Since last year, the fees that gas stations paid to credit card
companies have risen 64 percent, right along with the price of
gasoline." It's unexpected revenue, because people are just
doing what they were always doing," said David Robertson,
publisher of the Nilson Report, a credit card industry
newsletter. "It's not like a whole new market opened up. There's
no behavioral change. It's just more money." And lots of it. On
a typical day, Americans buy 382 million gallons of gasoline,
according to the Energy Department's Energy Information
Administration. About 70 percent of that is paid for by credit
card, said several trade associations representing gas stations.
The credit card processing fees paid by gas stations, meanwhile,
average about 2.5 percent, these trade groups agree.

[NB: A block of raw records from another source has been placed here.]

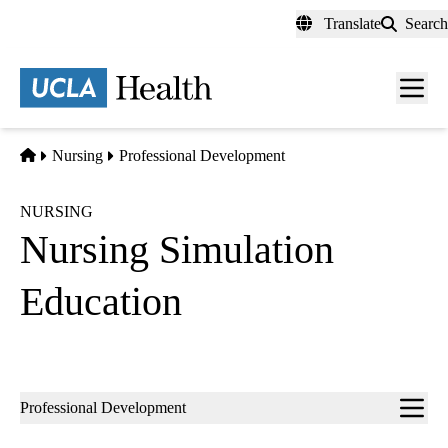
Skip
Translate
Search
to
main
content
Men
toggl
Home
Nursing
Professional Development
NURSING
Nursing Simulation
Education
Sub-
Professional Development
navigation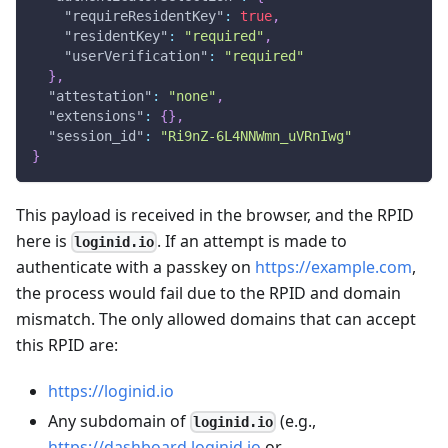
"requireResidentKey"
:
true
,
"residentKey"
:
"required"
,
"userVerification"
:
"required"
}
,
"attestation"
:
"none"
,
"extensions"
:
{
}
,
"session_id"
:
"Ri9nZ-6L4NNWmn_uVRnIwg"
}
This payload is received in the browser, and the RPID
here is
. If an attempt is made to
loginid.io
authenticate with a passkey on
https://example.com
,
the process would fail due to the RPID and domain
mismatch. The only allowed domains that can accept
this RPID are:
https://loginid.io
Any subdomain of
(e.g.,
loginid.io
https://dashboard.loginid.io
or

So a year
ago, when gas prices averaged $1.87, banks involved in credit
card processing made about $12.5 million a day on fees. Now,
with prices averaging $2.75 nationally, the credit card
companies are raking in $18.4 million a day. That is $183
million more a month, or nearly $2.2 billion dollars on an
annual basis in extra money paid to the nation's banking giants
just because of rising gasoline prices. "The credit card
processors and banks are reaping enormous profits right now,"
said Paul Fiore, director of government affairs for the
Washington, Maryland, Delaware Service Station & Automotive
Repair Association. "That's right out of the dealer's profit."

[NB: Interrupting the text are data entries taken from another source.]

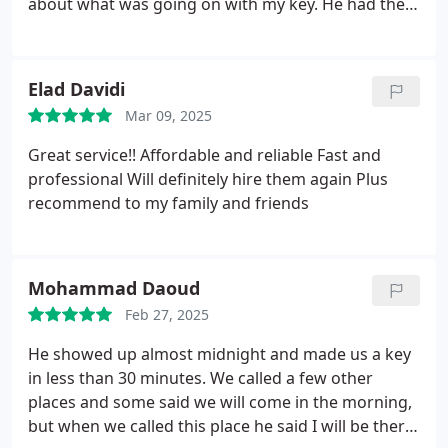
about what was going on with my key. He had the
replacement key ready, explained the process and
got started. The guy who came was very nice and
helpful, it was also dark outside but that didn’t stop
Elad Davidi
him and he got straight to work. I will definitely be
Mar 09, 2025
recommending them and using them if needed
again.
Great service!!
Affordable and reliable
Fast and
professional
Will definitely hire them again
Plus
recommend to my family and friends
Mohammad Daoud
Feb 27, 2025
He showed up almost midnight and made us a key
in less than 30 minutes. We called a few other
places and some said we will come in the morning,
but when we called this place he said I will be there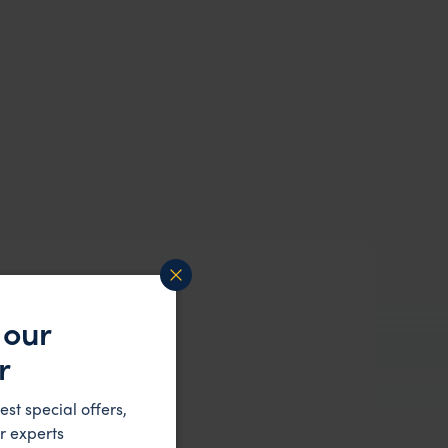
 our
r
est special offers,
r experts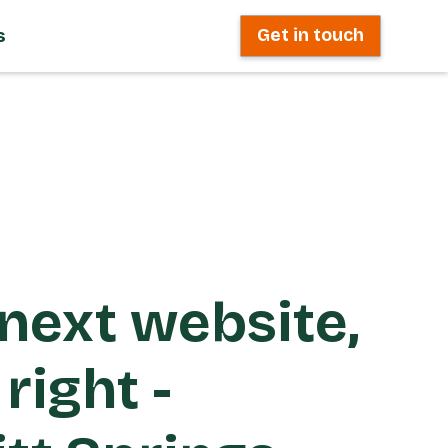
s
Get in touch
next website,
right -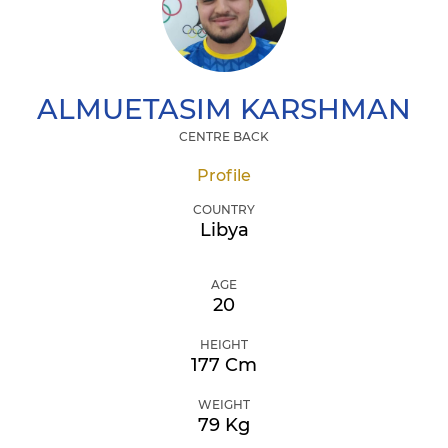
ALMUETASIM
KARSHMAN
CENTRE BACK
Profile
COUNTRY
Libya
AGE
20
HEIGHT
177 Cm
WEIGHT
79 Kg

Fiore said credit card fees have become the top issue among gas
station owners because they have not been able to raise their
profit margins to cover the increased fees they must pay to the
banks. Typically, a retailer's own bank gets 25 percent of the
processing fee, while three-quarters goes to the bank that
issued the credit card, said Robertson of the Nelson Report.
The fees are especially burdensome for gas stations, because
their profit structure is generally fixed: Stations tack on
anywhere from 7 to 11 cents a gallon to get their profit. That
margin stays the same, or may even shrink a little, as prices
rise, yet the station has to pay more each month to cover rising
credit card transaction fees. Marty Dustin, who manages the
Burnt Mills Citgo station in Silver Spring that he and his
father own, said rising credit card fees are rapidly eating up
the family's entire profit from the business. "We are not going
to be able to make it on that 7, 8, 9 cents [per gallon] because
there's more coming out of the back side," he said. "We're all
going to have to try and grow our margins a little bit to make
up the difference. "But so far, Dustin and others say, the price
competition among gas stations is so intense that few stations
have been able to raise their margin to make up the difference,
or even part of it. Adding to the difficulty for gasoline
retailers is the fact that consumers are using credit cards more
often for those costlier gasoline purchases. The National
Association of Convenience stores says that since Hurricane
Katrina, the percentage of gasoline purchases on plastic has
gone up 10 points, to 80 percent. Each oil company's own branded
credit card charges its station owners lower fees, but those
cards account for a small -- and decreasing percentage of sales
at retail gas stations, said Daniel F. Gilligan, president of
the Petroleum Marketers Association. Debit cards, too, have
slightly lower fees than traditional credit cards but also
represent a small portion, about 16 percent, of total card
transactions, according to the convenience store association. It
is major credit cards offering frequent-flier miles and rebates
that get swiped the most, by far, these groups say.